◆ **Texte**
|---|

Je croyais bien connaître
Madame de Pompadour, un de mes personnages historiques préférées. Une femme jolie, fine, intelligente, cultivée et mécène. Une femme amoureuse qui avait su comprendre et aider Louis XV. Jusque à la lecture de la biographie de R. Muchembled. C'est un tout autre visage de Mme de Pompadour qui est décrit dans cet ouvrage.
Pour lui, elle est une « affairiste « , une femme qui aime l'argent, les bijoux, qui collectionne les châteaux comme Ménart, Bellevue ou l'hôtel d'Evreux, actuel palais de l'Elysée. » Excellente femme d'affaires, qui achète et revend sans cesse des propriétés et entretient un nombre impossible à établir de maisons de rapport à Paris, ou ailleurs, la favorite a d'autres ressources cachées « .C'est vrai, elle est issue de la grande bourgeoisie d'affaires. Portée par son clan, elle s'efforce de le favoriser et se lance dans des opérations douteuses. R.Muchembled consacre de longues – trop longues- pages à décrire ce milieu financier. Elle a une influence politique considérable » Maîtresse absolue du jeu politique, elle se mêle désormais de tout, y compris de stratégie ou de tactique militaire et de diplomatie « . Elle voudrait occuper la place de Premier Ministre ou de chef de guerre .Mais, ses ambitions sont limitées par sa condition de femme « Quant à moi qui ait toujours désiré d'être homme « . Elle pousse alors ses favoris ou peut être amants comme Bertin à la tête de la police secrète et Choiseul , un presque Premier Ministre, homme d' Etat remarquable et qui petit à petit va l'évincer. « Je n'ai jamais été aussi affligée d'être femme. « Ses croyances religieuses, sa piété, son souci des pauvres sont hypocrisie et camouflent la femme d'affaires.
Mais, R.Muchembled, en vrai historien, sait nuancer son portrait.
Madame de Pompadour est une femme de goût ; Elle prend grand soin de sa personne. Sa place officielle de favorite lui impose le paraître. La culture des apparences est primordiale et contraignante dans ce « pays ci « c'est à dire la Cour. Son bon goût, héritée de sa mère, se retrouve dans son décor quotidien.,les appartements intimes imposent un autre type de meubles et de décorations. : plus simples et plus chaleureux. Elle sollicite les plus grands artistes français. Elle aime les bois précieux, les porcelaines qui proviennent de la manufacture de Sèvres protégée par la marquise. Boucher et van Loo, ses peintres préférés font son portrait. Mais, elle oublie Watteau et Chardin. Elle est aussi une grande bibliophile. « Elle manifeste « une inextinguible soif de possession « .

|---|

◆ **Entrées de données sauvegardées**
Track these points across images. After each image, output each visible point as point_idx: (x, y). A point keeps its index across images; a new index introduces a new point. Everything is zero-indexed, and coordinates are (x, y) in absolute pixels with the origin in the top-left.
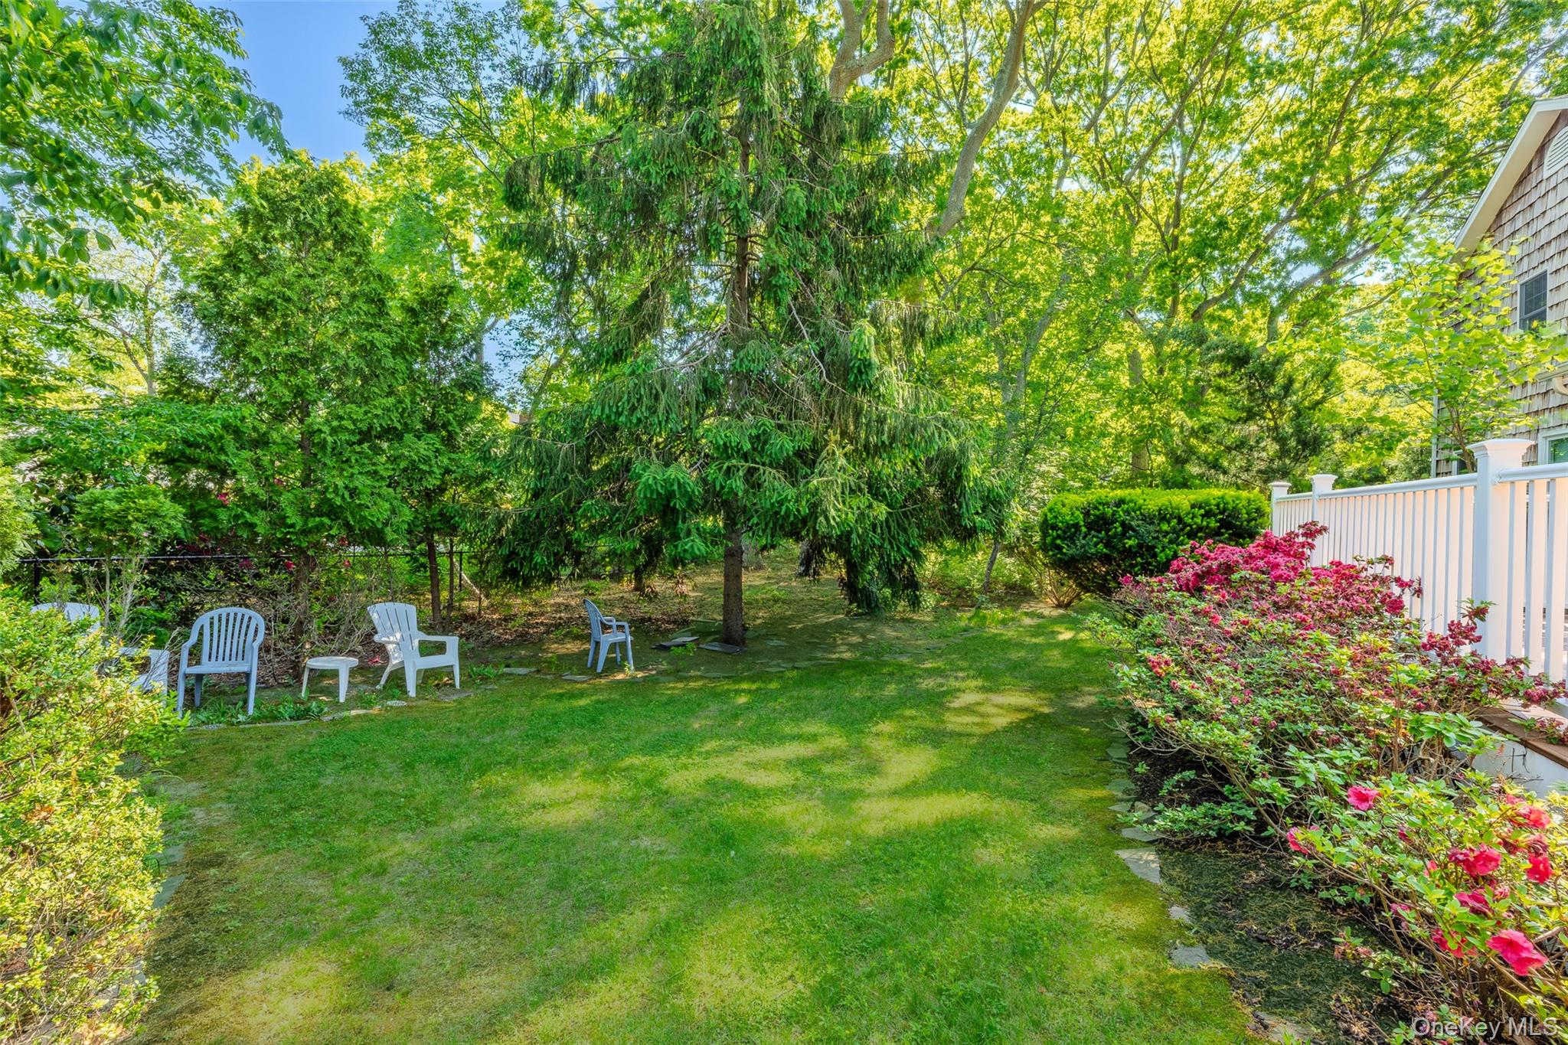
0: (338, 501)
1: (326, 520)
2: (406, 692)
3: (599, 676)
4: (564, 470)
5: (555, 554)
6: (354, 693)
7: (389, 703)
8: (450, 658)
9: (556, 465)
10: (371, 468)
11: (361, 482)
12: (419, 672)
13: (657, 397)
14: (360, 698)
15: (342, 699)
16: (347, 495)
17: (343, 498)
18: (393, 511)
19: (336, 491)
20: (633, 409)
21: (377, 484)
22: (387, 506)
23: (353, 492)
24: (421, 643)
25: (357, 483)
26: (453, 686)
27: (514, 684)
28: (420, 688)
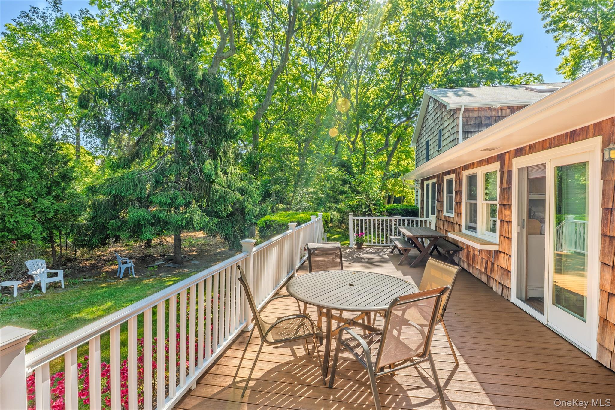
0: (11, 227)
1: (7, 234)
2: (42, 291)
3: (121, 279)
4: (104, 209)
5: (101, 239)
6: (20, 292)
7: (35, 295)
8: (60, 277)
9: (101, 207)
10: (24, 213)
11: (20, 219)
12: (47, 284)
13: (137, 185)
14: (22, 295)
15: (15, 295)
16: (15, 224)
17: (13, 225)
18: (34, 227)
19: (10, 223)
20: (127, 190)
21: (27, 219)
22: (32, 226)
23: (17, 223)
24: (48, 273)
25: (18, 219)
26: (61, 287)
27: (86, 285)
28: (47, 289)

|---|

◆ **Travail à faire**
Reprenez le texte sur Madame de Pompadour à partir de sa dernière phrase et poursuivez-le. Les lignes ne sont pas nécessaires pour ce travail.

◆ **Espace de réponse**
Nuance aussi avec la description de ce qu'elle appelle « une pesante solitude «. Elle a toujours été consciente de sa situation précaire, de sa place continuellement menacée. Elle est haïe de la Cour, de l'opinion publique. Bien avant Marie-Antoinette, elle est salie par des pamphlets. Mais, elle est assez habile pour se maintenir. le roi, malgré ses incartades qu'elle favorise et peut être même organise, lui reste profondément attachée. Ensuite, elle détient des secrets en particulier sur les investissements financiers de Louis XV et aussi sur des ministres comme Choiseul. La police et en particulier le Cabinet noir du fidèle Berryer lui sont dévoués. Ses derniers jours sont empreints de tristesse. Isolée, presque aveugle ; « le plus lourd fardeau de la France « disparaît avant d'avoir atteint quarante ans. Siphylis ? Tuberculose ? Empoisonnement ? Contemporains et historiens ne peuvent qu'avancer des hypothèses.
R.Muchembled nous livre un portrait érudit de Mme de Pompadour. La première partie sur le milieu financier est même assez aride. Un portrait sévère de la favorite. Un portrait accablant de la Cour et du gouvernement de Louis XV Même la scène si touchante où le roi , depuis une fenêtre de Versailles, regarde s 'éloigner le cercueil de la femme qu'il a aimé, est mise en doute. Pour R.Muchembled, c'est Louis XV le véritable responsable « La marquise n'est cependant pas responsable de tous les maux. Elle a été considérée comme un bouc émissaire par les historiens partisans d'un pouvoir fort, à leurs yeux évidemment tombé en quenouille. Or, l'état de décrépitude interne du royaume est patent à son époque....La responsabilité principale du désastre revient assurément au roi-enfant, uniquement préoccupé de ses plaisirs et de ses secrets. «
Un livre pour passionnés d'Histoire, moins accessible que les biographies de E.Lever ou S.
Bertière. »
Madame de Pompadour demeure un mystère jusqu'à nos jours. Elle cache soigneusement une infinité de secrets. »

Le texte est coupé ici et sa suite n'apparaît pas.